The Speaker of the House of Commons will then propose the question by saying, for example (second reading): "The Question is, that the Bill be now read a second time". The Speaker then invites supporters of the bill to say "aye" and then opponents say "no": "As many as are of that opinion say 'aye' [supporters say 'aye'], of the contrary 'no' [opponents say 'no']". In what is known as collecting the voices the Speaker makes a judgement as to the louder cry. A clear majority either way will prompt the response "I think the Ayes/Noes have it. The Ayes/Noes have it!" (this can be forced to a division by continued cries either way). If the result is at all in doubt a division will be called and the speaker will say "Division, Clear the Lobbies!"

In the House of Lords, the Lord Speaker will propose the question by saying, for example (second reading): "The Question is, that the Bill be now read a second time". The Lord Speaker then does similarly to the Commons Speaker, by saying, "As many as are of that opinion say 'Content' [supporters say 'Content'] and of the contrary 'Not Content' [opponents say 'Not Content]." The Lord Speaker then decides. In the result of a division, the Lord Speaker will say "Division. Clear the Bar".

==United States==
Robert's Rules of Order Newly Revised (11th edition) provides that:

A vote by voice is the regular method of voting on any motion that does not require more than a majority vote for its adoption. In taking a voice vote, the chair puts the question by saying, "The question is on the adoption of the motion to [or "that"] ... [repeating or clearly identifying the motion]. Those in favor of the motion, say aye. [Pausing for response,] Those opposed, say no." (Alternative forms are: "All those in favor..."; "All in favor..."; or the wording formerly prescribed by Congress, "As many as are in favor...") In the case of a resolution, the question may be put as follows: "The question is on the adoption of the following resolution: [reading it]. Those in favor of adopting the resolution that was just read, say aye...Those opposed, say no." If the question has been read very recently and there appears no desire to have it read again, the chair may use this form: "The question is on the adoption of the resolution last read. "Those in favor of adopting the resolution, say aye...Those opposed, say no."

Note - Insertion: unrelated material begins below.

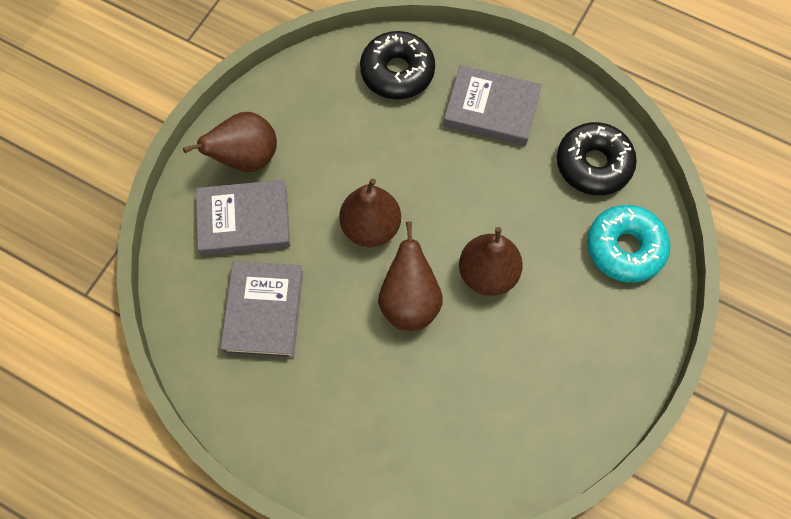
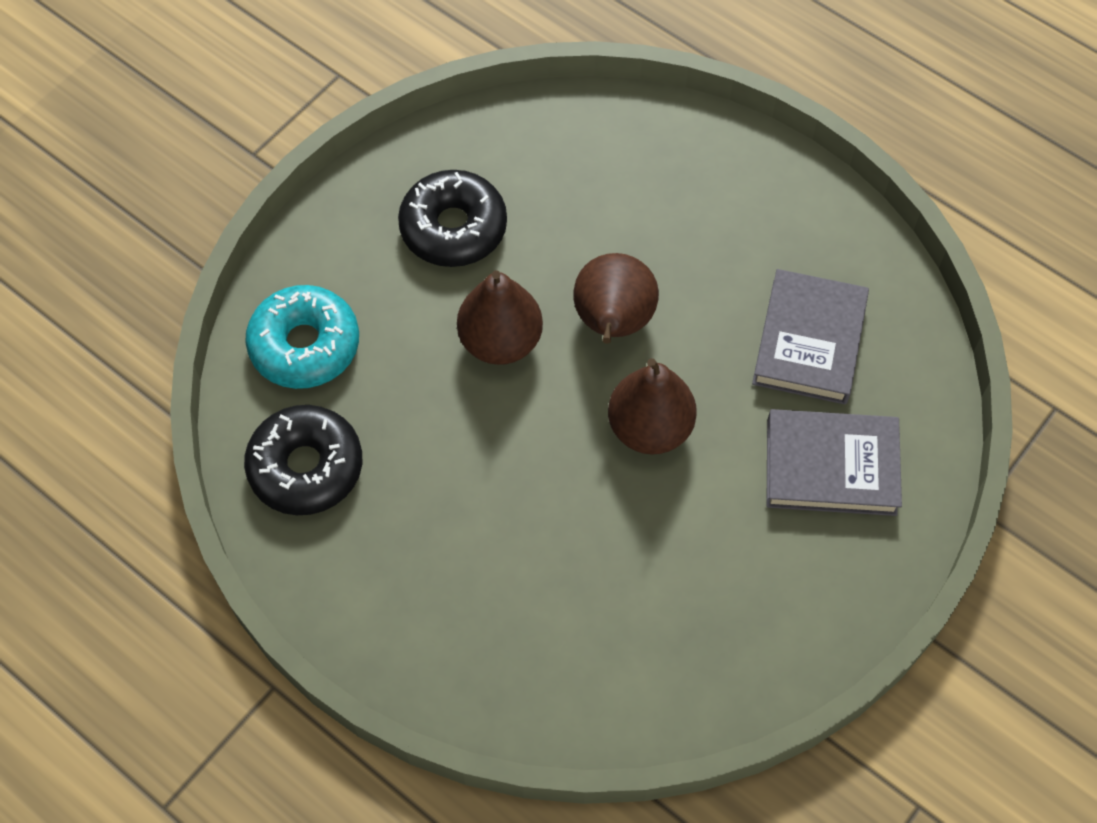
camera: 170 degrees left, 5 degrees down
brown pear [183,112,277,172] -> none
black donut [360,31,435,99] -> black donut moved to [398,170,507,267]
grey book [444,65,542,146] -> none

In Congress, "the vast majority of actions decided by a voice vote" are ones for which "a strong or even overwhelming majority favors one side", or even unanimous consent. Members can request a division of the assembly (a rising vote, where each sides rise in turn to be counted), and one-fifth of members can demand a recorded vote on any question, after the chair announces the result of a voice vote.

It is estimated that more than 95 percent of the resolutions passed by state legislatures are passed by a unanimous voice vote, many without discussion; this is because resolutions are often on routine, noncontroversial matters, such as commemorating important events or recognizing groups.

==Other methods==
- Humming is used as a voice vote method at the IETF (Internet Engineering Task Force) to estimate the participants' positions on some issues.